TASK REQUIREMENTS: Turn every line of the material below into a numbered list, leaving out any blank lines.

Collected data:
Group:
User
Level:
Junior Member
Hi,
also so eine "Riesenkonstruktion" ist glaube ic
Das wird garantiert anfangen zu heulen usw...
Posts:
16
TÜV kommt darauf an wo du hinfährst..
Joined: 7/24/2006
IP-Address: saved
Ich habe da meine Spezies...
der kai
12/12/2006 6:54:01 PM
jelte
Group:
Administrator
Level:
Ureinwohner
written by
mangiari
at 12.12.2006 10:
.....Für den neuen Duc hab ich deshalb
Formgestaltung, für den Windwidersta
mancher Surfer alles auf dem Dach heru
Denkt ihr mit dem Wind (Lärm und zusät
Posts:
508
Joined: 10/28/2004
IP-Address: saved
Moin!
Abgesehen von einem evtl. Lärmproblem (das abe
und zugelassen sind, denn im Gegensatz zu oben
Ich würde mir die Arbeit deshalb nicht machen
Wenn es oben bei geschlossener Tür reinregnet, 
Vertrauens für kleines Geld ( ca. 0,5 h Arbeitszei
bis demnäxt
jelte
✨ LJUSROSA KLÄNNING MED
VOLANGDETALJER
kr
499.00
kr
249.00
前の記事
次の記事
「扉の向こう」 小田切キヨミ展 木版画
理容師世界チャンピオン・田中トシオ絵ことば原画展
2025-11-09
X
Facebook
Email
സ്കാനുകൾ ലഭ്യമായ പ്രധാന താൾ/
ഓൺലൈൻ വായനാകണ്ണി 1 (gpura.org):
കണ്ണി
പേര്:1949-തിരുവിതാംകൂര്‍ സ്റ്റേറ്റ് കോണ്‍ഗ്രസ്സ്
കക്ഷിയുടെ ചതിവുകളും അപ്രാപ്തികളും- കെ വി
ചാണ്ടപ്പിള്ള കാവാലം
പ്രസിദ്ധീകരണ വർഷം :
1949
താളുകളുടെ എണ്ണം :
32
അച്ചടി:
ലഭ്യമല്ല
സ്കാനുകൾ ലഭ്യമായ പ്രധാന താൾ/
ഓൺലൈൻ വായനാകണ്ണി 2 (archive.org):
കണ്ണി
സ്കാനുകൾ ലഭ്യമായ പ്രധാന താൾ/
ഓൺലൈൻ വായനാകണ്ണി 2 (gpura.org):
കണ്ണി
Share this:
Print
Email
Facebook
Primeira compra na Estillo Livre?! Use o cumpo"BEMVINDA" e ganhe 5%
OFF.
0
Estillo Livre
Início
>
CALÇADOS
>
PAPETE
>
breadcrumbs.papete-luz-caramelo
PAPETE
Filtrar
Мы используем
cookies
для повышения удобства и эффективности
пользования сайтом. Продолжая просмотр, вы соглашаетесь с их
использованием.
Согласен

ANSWER SECTION:
1. Group:
2. User
3. Level:
4. Junior Member
5. Hi,
6. also so eine "Riesenkonstruktion" ist glaube ic
7. Das wird garantiert anfangen zu heulen usw...
8. Posts:
9. 16
10. TÜV kommt darauf an wo du hinfährst..
11. Joined: 7/24/2006
12. IP-Address: saved
13. Ich habe da meine Spezies...
14. der kai
15. 12/12/2006 6:54:01 PM
16. jelte
17. Group:
18. Administrator
19. Level:
20. Ureinwohner
21. written by
22. mangiari
23. at 12.12.2006 10:
24. .....Für den neuen Duc hab ich deshalb
25. Formgestaltung, für den Windwidersta
26. mancher Surfer alles auf dem Dach heru
27. Denkt ihr mit dem Wind (Lärm und zusät
28. Posts:
29. 508
30. Joined: 10/28/2004
31. IP-Address: saved
32. Moin!
33. Abgesehen von einem evtl. Lärmproblem (das abe
34. und zugelassen sind, denn im Gegensatz zu oben
35. Ich würde mir die Arbeit deshalb nicht machen
36. Wenn es oben bei geschlossener Tür reinregnet, 
37. Vertrauens für kleines Geld ( ca. 0,5 h Arbeitszei
38. bis demnäxt
39. jelte
40. ✨ LJUSROSA KLÄNNING MED
41. VOLANGDETALJER
42. kr
43. 499.00
44. kr
45. 249.00
46. 前の記事
47. 次の記事
48. 「扉の向こう」 小田切キヨミ展 木版画
49. 理容師世界チャンピオン・田中トシオ絵ことば原画展
50. 2025-11-09
51. X
52. Facebook
53. Email
54. സ്കാനുകൾ ലഭ്യമായ പ്രധാന താൾ/
55. ഓൺലൈൻ വായനാകണ്ണി 1 (gpura.org):
56. കണ്ണി
57. പേര്:1949-തിരുവിതാംകൂര്‍ സ്റ്റേറ്റ് കോണ്‍ഗ്രസ്സ്
58. കക്ഷിയുടെ ചതിവുകളും അപ്രാപ്തികളും- കെ വി
59. ചാണ്ടപ്പിള്ള കാവാലം
60. പ്രസിദ്ധീകരണ വർഷം :
61. 1949
62. താളുകളുടെ എണ്ണം :
63. 32
64. അച്ചടി:
65. ലഭ്യമല്ല
66. സ്കാനുകൾ ലഭ്യമായ പ്രധാന താൾ/
67. ഓൺലൈൻ വായനാകണ്ണി 2 (archive.org):
68. കണ്ണി
69. സ്കാനുകൾ ലഭ്യമായ പ്രധാന താൾ/
70. ഓൺലൈൻ വായനാകണ്ണി 2 (gpura.org):
71. കണ്ണി
72. Share this:
73. Print
74. Email
75. Facebook
76. Primeira compra na Estillo Livre?! Use o cumpo"BEMVINDA" e ganhe 5%
77. OFF.
78. 0
79. Estillo Livre
80. Início
81. >
82. CALÇADOS
83. >
84. PAPETE
85. >
86. breadcrumbs.papete-luz-caramelo
87. PAPETE
88. Filtrar
89. Мы используем
90. cookies
91. для повышения удобства и эффективности
92. пользования сайтом. Продолжая просмотр, вы соглашаетесь с их
93. использованием.
94. Согласен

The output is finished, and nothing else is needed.